### GOAL OF THE EXERCISE
Go through the data below. List every line that holds the word "thumb".
---- INPUT DATA
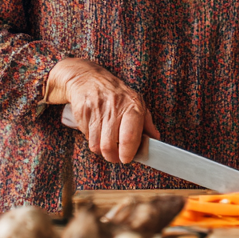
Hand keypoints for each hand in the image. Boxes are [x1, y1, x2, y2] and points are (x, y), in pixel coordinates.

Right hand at [45, 58, 159, 164]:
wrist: (88, 78)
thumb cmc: (116, 94)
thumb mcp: (136, 102)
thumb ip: (146, 122)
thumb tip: (155, 139)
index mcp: (132, 105)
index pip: (129, 136)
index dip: (127, 152)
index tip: (127, 159)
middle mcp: (115, 107)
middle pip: (109, 145)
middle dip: (112, 156)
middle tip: (116, 157)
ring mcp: (97, 109)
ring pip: (96, 145)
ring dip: (101, 150)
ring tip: (107, 145)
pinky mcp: (82, 112)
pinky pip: (86, 136)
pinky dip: (91, 139)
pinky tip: (96, 131)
--------
### RESULT OF THIS EXERCISE
thumb cmc: (116, 94)
thumb mcp: (136, 102)
thumb ip: (146, 122)
thumb tip: (155, 139)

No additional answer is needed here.